Le premier modèle, plus traditionnel, est encore très en vigueur au Moyen-Orient, avec le Galatasaray, Besiktas (Turquie), Al-Ahly, Zamalek, SC Alexandria (Egypte), Al-Nassr, Al-Hilal, Al-Ahli (Arabie Saoudite). Le second modèle fait l’objet lui de développements plus contemporains, sous l’impulsion de Michele Kang, du consortium Mercury 13 et des fonds déjà acteurs dans le sport professionnel masculin (Fenway, Arctos, Ares).
Essor et émancipation économique
Le sport professionnel féminin connaît depuis la sortie du Covid-19 un développement économique important et sans précédent, franchissant le plafond du milliard de dollars (1,28 milliard $) en 2024, répartis comme suit :
Encouragés par cette croissance, les fonds et les actionnaires particuliers à riche portefeuille voient, notamment dans le football et le basketball féminins, des axes d’investissement à forte rentabilité. Ce dynamisme prend aussi racine dans le découplage (« unbundling« ) de la commercialisation des droits de licence, de naming, de sponsoring et de diffusion des clubs et ligues, en particulier anglais (NewCo en Barclays WSL et Championship) et français (avec la création de la LFFP).
Il n’est ainsi pas étonnant de recenser les actifs de Michele Kang en NWSL (Washington Spirit), en Barclays Championship (London Lionesses) et en Première Ligue Arkéma (OL Féminin). Les trois entités sont d’ailleurs toutes indépendantes de clubs masculins, l’OL ayant acté son découplage à l’issue de la dernière saison, et le Lionesses étant l’un des rares clubs strictement féminin parmi les clubs professionnels anglais. Les volontés de synergie ne sont ici pas contraintes par la prévalence du club masculin, dont l’échelle économique est encore sans commune mesure avec les structures féminines.
Mercury 13, l’autre structure pionnière sur la multipropriété, pilotée par Victoire Cogevina Royal, issue de la MLS, avait initialement visé cette même stratégie en déclarant son intérêt pour le Lewes City FC, avant que le club refuse de scinder ses entités masculine et féminine, entraînant la rupture de l’offre de Mercury 13. Le fonds maintient ses ambitions d’investissement de 100 M$ à l’échelle globale, soit le même niveau que Michele Kang avec Kynisca.
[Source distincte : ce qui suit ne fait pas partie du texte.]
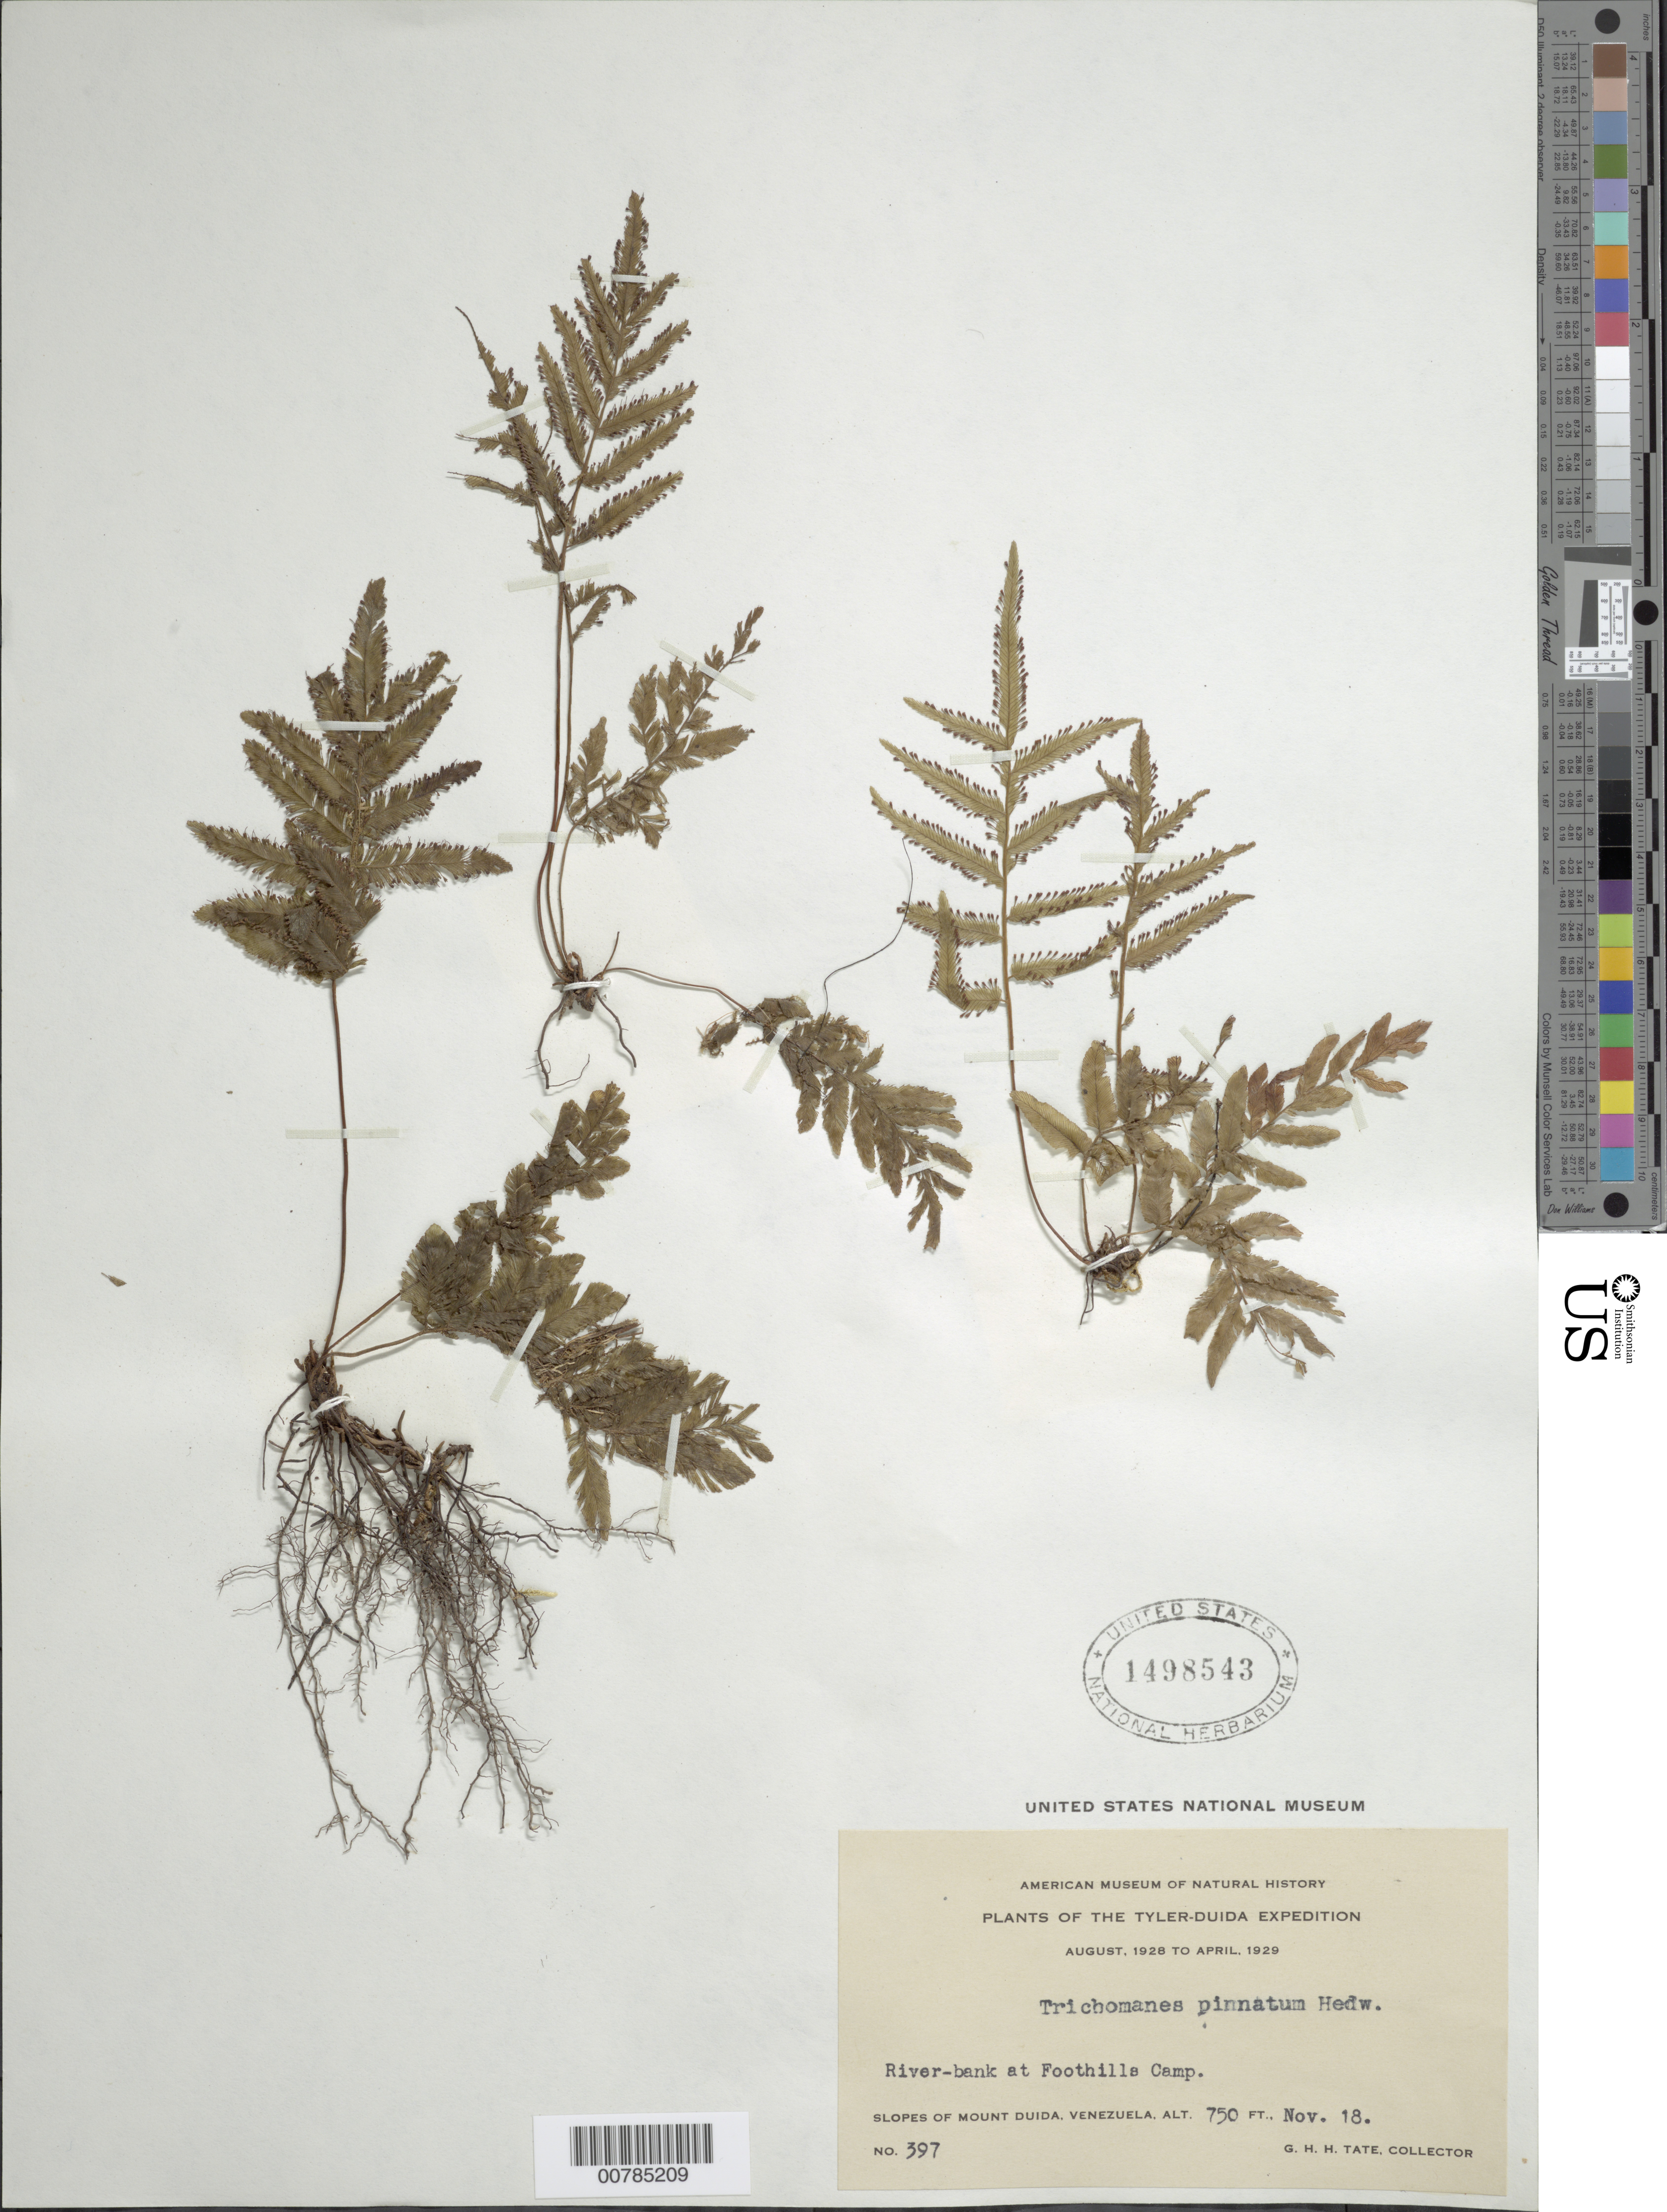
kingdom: Plantae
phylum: Tracheophyta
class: Polypodiopsida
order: Hymenophyllales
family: Hymenophyllaceae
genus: Trichomanes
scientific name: Trichomanes pinnatum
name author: Hedw.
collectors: G. H. H.Tate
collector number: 397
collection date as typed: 18-Nov-28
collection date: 1928-11-18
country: Venezuela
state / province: Amazonas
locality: Mount Duida, Foothills Camp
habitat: Riverbank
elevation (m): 229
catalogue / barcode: US 1498543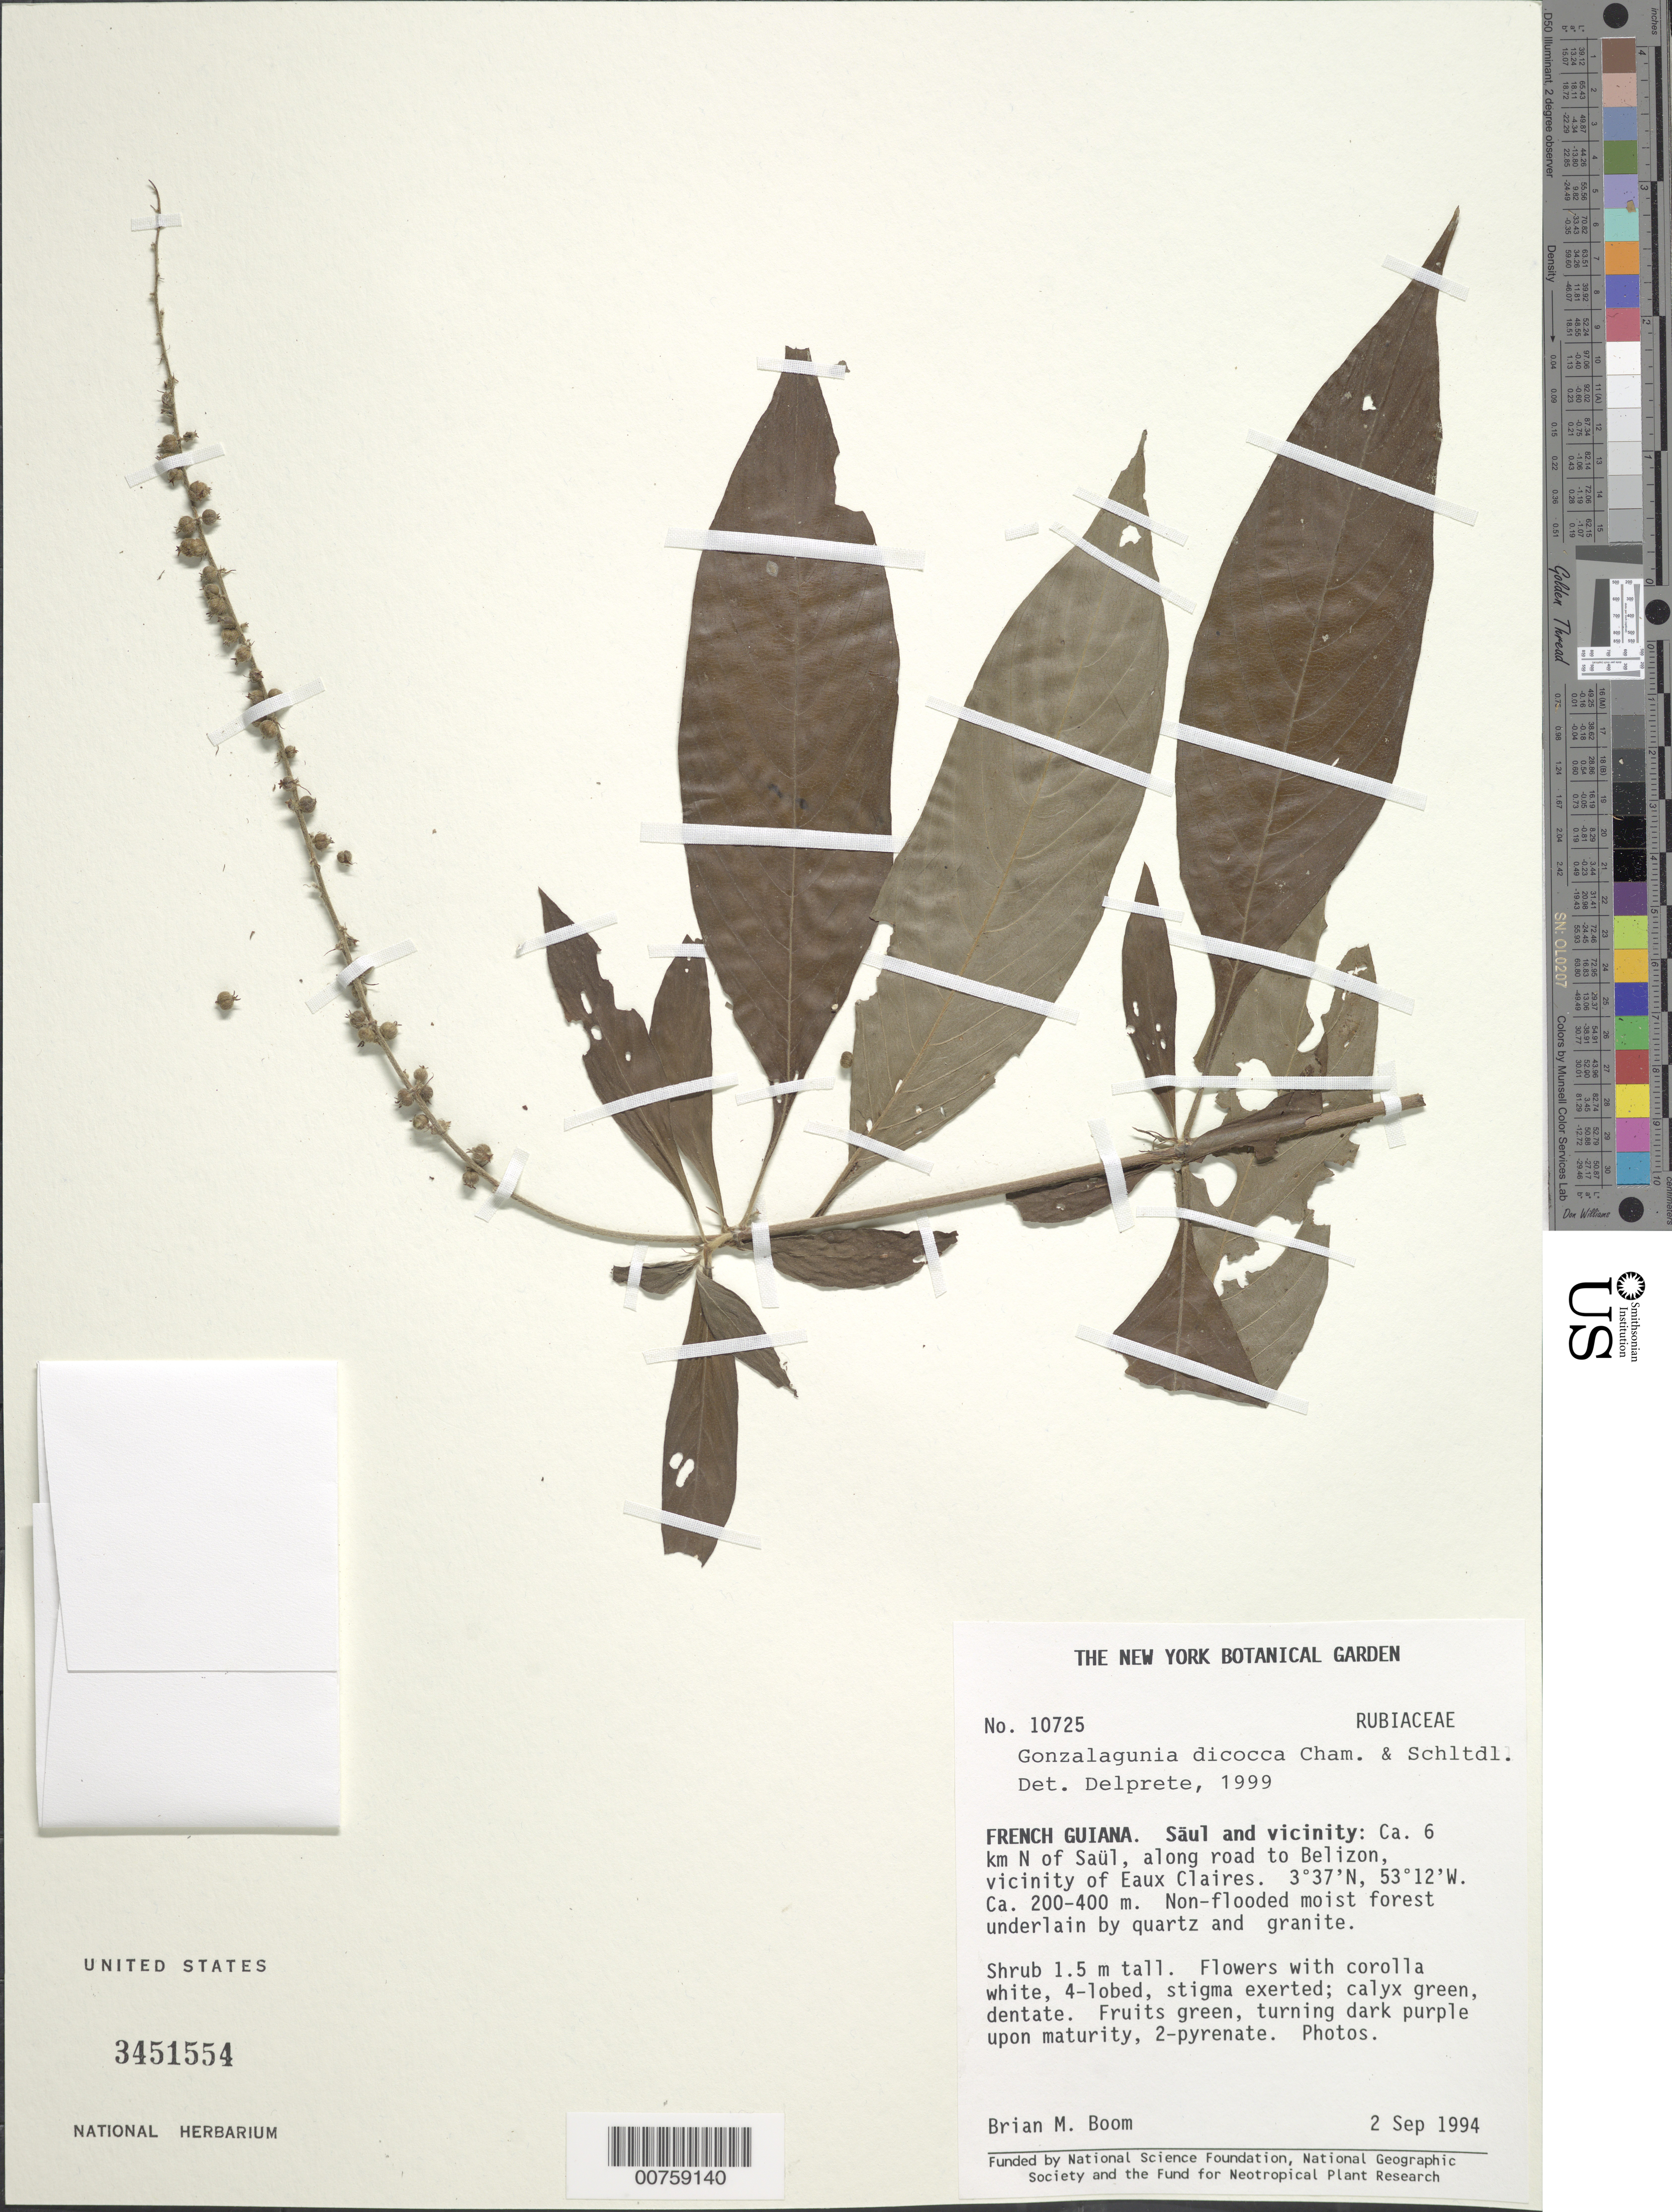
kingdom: Plantae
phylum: Tracheophyta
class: Magnoliopsida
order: Gentianales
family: Rubiaceae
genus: Gonzalagunia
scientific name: Gonzalagunia dicocca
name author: Cham. & Schltdl.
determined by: Delprete, P. G., Herb. de Guyane Cay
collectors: B. M. Boom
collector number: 10725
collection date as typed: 2-Sep-94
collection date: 1994-09-02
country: French Guiana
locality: Saül, 6 km N along road to Belizon, vic. Eaux Claires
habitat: Nonflooded moist forest underlain by quartz and granite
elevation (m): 200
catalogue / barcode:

Economie circulaire et développement sociétal
Les deux structures partagent la même ambition, avec la même échelle de moyens. Cette ambition se décompose en plusieurs points :
- Produire un écosystème propre, où les structures de formation se rejoignent (là où les investissements sont les plus lourds) pour échanger les joueuses sur un marché des transferts en pleine maturation, avec des prêts aux différents clubs partenaires pour rentabiliser les actifs de joueuses et d’entraîneures.
- Combler un manque en recherche & développement sur la performance féminine. En football en particulier, on constate une recrudescence des blessures ligamentaires que la recherche tend à attribuer à un déficit de spécialisation féminisée du matériel et des méthodes d’entraînement (préparation physique). Investir sur la R&D, c’est permettre une évolution plus inclusive des performances athlétiques.
- Engager la société civile sur des actions de citoyenneté. Les exemples d’Angel City FC, qui reverse 10% de ses bénéfices aux associations de son territoire, ou du Como FC, propriété de Mercury 13, montrent que l’engagement sociétal est un fondement de l’investissement des groupes de multi-propriété.
Enjeux et diversification
Portés d’abord par des investissements essentiellement dirigés vers le football, du fait de son essor particulier, les fonds de multi-propriété féminins devraient dans un horizon proche diversifier les actifs en suivant les tendances de l’écosystème sportif féminin professionnel. On devrait ainsi voir se multiplier les prises de participation, minoritaires d’abord, dans des structures professionnelles de basketball (WNBA, LFB, WBBL), hockey sur glace, avec le démarrage de la PWHL et netball.